* TASK BRIEF *
Before you reproduce the entries that follow, strip out any image they contain and keep the rest exact.

Pictures with lens parameters:
==========

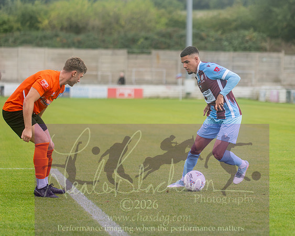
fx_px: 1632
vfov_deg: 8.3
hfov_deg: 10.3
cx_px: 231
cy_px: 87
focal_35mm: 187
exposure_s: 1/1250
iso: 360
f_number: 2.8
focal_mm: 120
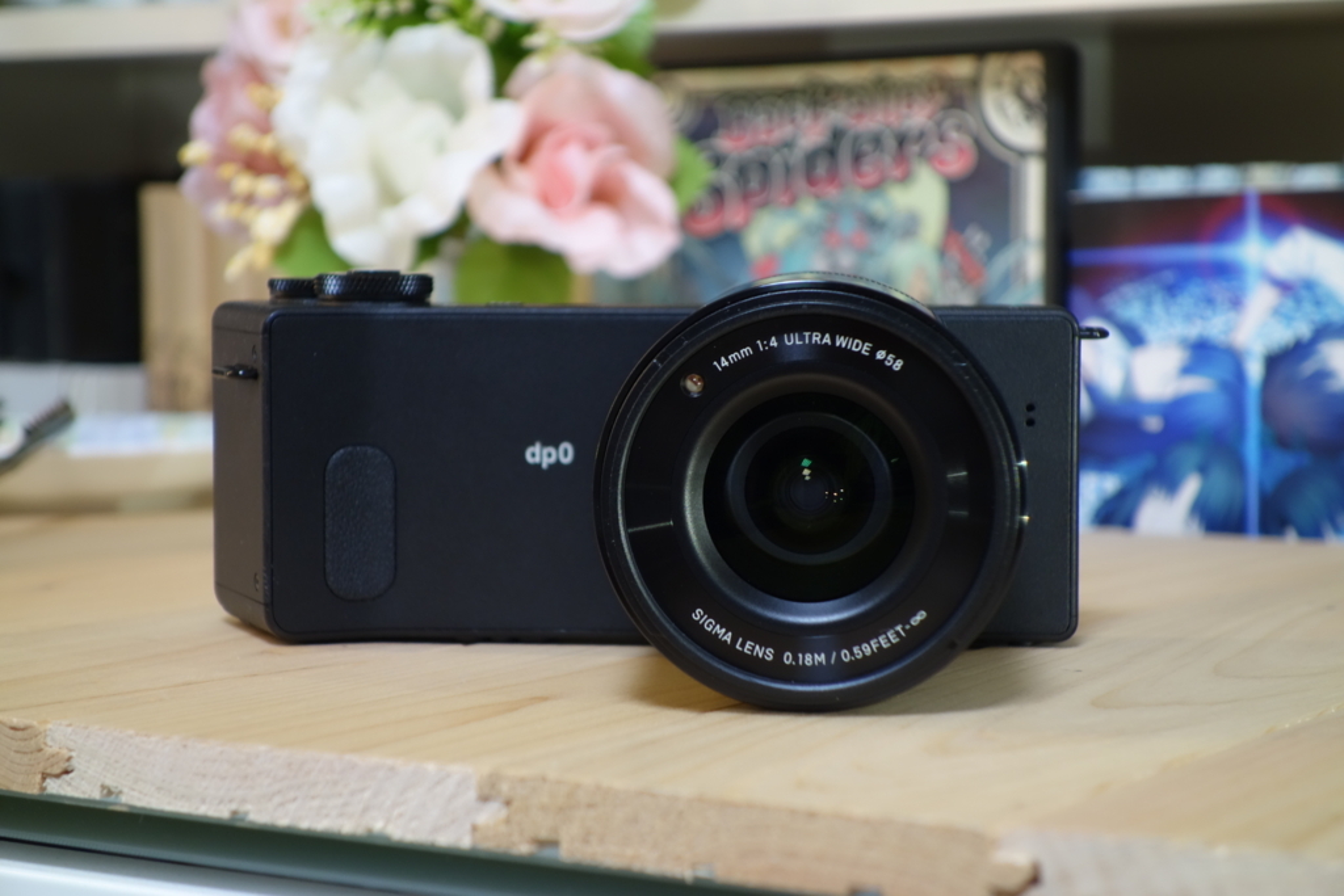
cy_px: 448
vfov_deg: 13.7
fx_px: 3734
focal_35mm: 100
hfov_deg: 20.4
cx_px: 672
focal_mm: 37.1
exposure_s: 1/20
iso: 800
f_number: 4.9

==========

* WRITTEN REPLY *
fx_px: 1632
vfov_deg: 8.3
hfov_deg: 10.3
cx_px: 231
cy_px: 87
focal_35mm: 187
exposure_s: 1/1250
iso: 360
f_number: 2.8
focal_mm: 120
cy_px: 448
vfov_deg: 13.7
fx_px: 3734
focal_35mm: 100
hfov_deg: 20.4
cx_px: 672
focal_mm: 37.1
exposure_s: 1/20
iso: 800
f_number: 4.9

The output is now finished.